Foods Worth Avoiding Temporarily
While there’s no strict “banned” list, some foods are more likely to make nausea and diarrhea worse. Greasy, fried, or very rich foods are harder to digest and can amplify cramping. Very sugary foods and drinks, including full-strength fruit juice and sodas, can draw extra water into your intestines and worsen diarrhea.
Dairy is a gray area. Some people temporarily lose the ability to fully digest lactose (the sugar in milk) during a stomach virus because the infection damages the cells lining the small intestine. If milk, ice cream, or cheese seems to make your symptoms worse, skip them for a few days and reintroduce them once you feel better. Yogurt is often tolerated more easily than milk because the bacteria in it have already broken down some of the lactose.
Spicy foods, alcohol, and coffee are also worth skipping until your gut has calmed down.
Ginger and Peppermint for Nausea
If nausea is keeping you from eating or drinking at all, ginger can help settle your stomach. Fresh ginger tea is simple to make: simmer a few thin slices of peeled ginger in a cup of water for about five minutes, strain it, and add a little honey. Pairing it with a mint tea bag adds a second layer of relief. Ginger candies or ginger chews are another option if making tea sounds like too much effort while you’re sick.
Probiotics Probably Won’t Help
It’s tempting to reach for a probiotic supplement, but the evidence isn’t encouraging. A large study of nearly 1,000 young children published in The New England Journal of Medicine found that a widely sold probiotic (Culturelle, containing Lactobacillus rhamnosus GG) made no difference in how long diarrhea lasted or how quickly kids recovered compared to a placebo. A second study in the same journal tested a different probiotic and found the same thing. In both groups, diarrhea lasted about two days regardless. These studies focused on children, but they cast doubt on the broader assumption that probiotics shorten a stomach virus.

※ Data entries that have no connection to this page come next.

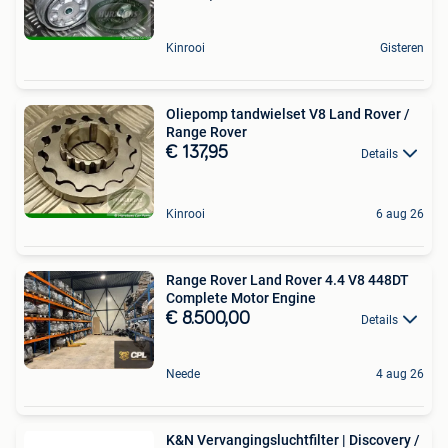
Kinrooi
Gisteren
Oliepomp tandwielset V8 Land Rover /
Range Rover
€ 137,95
Details
Kinrooi
6 aug 26
Range Rover Land Rover 4.4 V8 448DT
Complete Motor Engine
€ 8.500,00
Details
Neede
4 aug 26
K&N Vervangingsluchtfilter | Discovery /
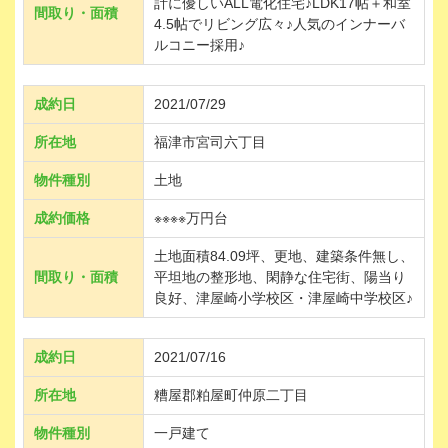
計に優しいALL電化住宅♪LDK17帖＋和室
間取り・面積
4.5帖でリビング広々♪人気のインナーバ
ルコニー採用♪
成約日
2021/07/29
所在地
福津市宮司六丁目
物件種別
土地
成約価格
※※※※万円台
土地面積84.09坪、更地、建築条件無し、
間取り・面積
平坦地の整形地、閑静な住宅街、陽当り
良好、津屋崎小学校区・津屋崎中学校区♪
成約日
2021/07/16
所在地
糟屋郡粕屋町仲原二丁目
物件種別
一戸建て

How to Tell If You’re Getting Dehydrated
Dehydration is the main complication of a stomach virus, and it’s the reason hydration matters more than food. Watch for dark-colored urine, urinating much less than usual, extreme thirst, dry mouth, dizziness, or feeling unusually tired. A quick skin test can help too: pinch the skin on the back of your hand and release it. If it doesn’t flatten back to normal right away, you may be dehydrated.
In infants and young children, the warning signs include no wet diapers for three or more hours, no tears when crying, sunken eyes, and unusual irritability or listlessness.
Seek medical help if diarrhea lasts more than two days, you have a high fever, you’re vomiting so often you can’t keep fluids down, you notice blood in your stool, or you develop signs of dehydration that aren’t improving with oral rehydration. For infants, the threshold is lower: any fever, diarrhea lasting more than a day, or signs of dehydration warrant a call to the doctor. Older adults, pregnant women, and anyone with a weakened immune system should also get checked sooner rather than later.